**TEXTE PRÉSENTÉ**
^^^^^^^^^^^^^^^^

GISÈLE MAYAS : UNE VIE AU SERVICE DES AUTRES

GISÈLE MAYAS  (2016)

Par Eddy Cavé,

Ottawa, le 23 février 2018

Il est des êtres qui entrent dans votre vie et qui en sortent en laissant derrière eux un souvenir qui s’estompe dès qu’ils ont tourné le dos.  Il s’agit là d’une catégorie de gens qui vivent pour eux-mêmes et pour leur famille et qui, en général, se soucient très peu du bien commun. À part les caractéristiques physiques qui influencent considérablement les souvenirs, la mémoire collective ne retient généralement que très peu de choses à leur sujet.

En revanche, certains autres survivent dans les mémoires collectives et individuelles très longtemps après leur départ pour une autre destination ou pour l’éternité. La particularité première de cette catégorie de gens, c’est leur amour pour les autres, leur désir constant de servir et la place qu’ils réservent pour les autres dans leur vie.  C’est à cette catégorie très spéciale qu’appartenait Gisèle Mayas. Une fois propagée la nouvelle de son décès, les appels téléphoniques, les courriels et autres témoignages de sympathie ont commencé à arriver de tous les coins du monde où elle avait des amitiés, et cela n’a pas cessé depuis.  

La raison du désarroi que ce départ complètement inattendu a provoqué parmi nous, c’est que Tate Gi  était un être très spécial. Une femme « grand format », qui vivait pour les autres et qui s’était fixé pour mission de combler tous les vides que les décès, l’émigration, les persécutions politiques créaient dans son entourage. Le genre de personnes qui entrent dans votre vie comme un voyageur inconnu que vous hébergez pour une nuit et qui s’installe avec tant de grâce dans votre quotidien que, vous-mêmes, vous refusez de le laisser partir. En plus de constituer une compagnie agréable, cet inconnu sait tout faire dans une maison, du jardinage à la vaisselle, en passant par le bricolage, les courses habituelles, etc. Et quand soudain ses obligations personnelles l’obligent à tirer sa révérence, c’est dans le déchirement que vous le voyez partir. Tate Gi était un de ces voyageurs qui laissent dans le deuil tous les foyers où il a mis les pieds; dans toutes les familles où il partagé son ardent désir d’aimer, d’aider, de servir; toutes les paroisses où il s’est agenouillé pour prier pour sa famille, ses proches, sa communauté, sa patrie en détresse. Ces personnes-là, on ne les rencontre pas à chaque coin de rue, surtout depuis que l’individualisme et le chacun-pour-soi se sont implantés dans nos sociétés pour faire de notre monde un véritable champ de bataille.

^^^^^^^^^^^^^^^^

**VOTRE OBJECTIF**
D'après l'hommage à Gisèle Mayas, d'où sont arrivés les appels, courriels et témoignages de sympathie après l'annonce de son décès ? Les données qui suivent sont sans rapport avec l'hommage à Gisèle Mayas.

**EXTRAIT DES DONNÉES**
^^^^^^^^^^^^^^^^

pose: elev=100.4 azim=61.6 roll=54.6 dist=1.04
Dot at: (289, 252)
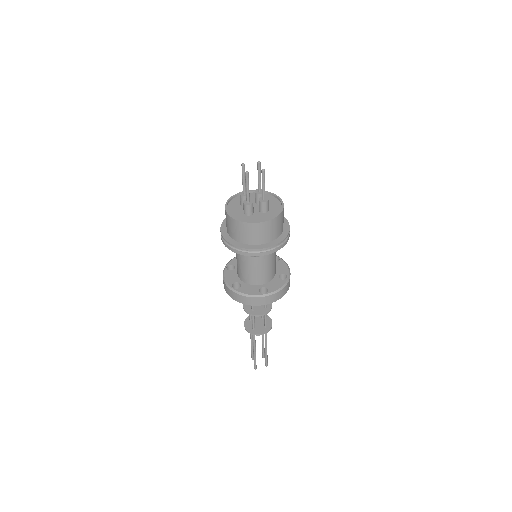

^^^^^^^^^^^^^^^^

**RÉSULTAT**
De tous les coins du monde où elle avait des amitiés.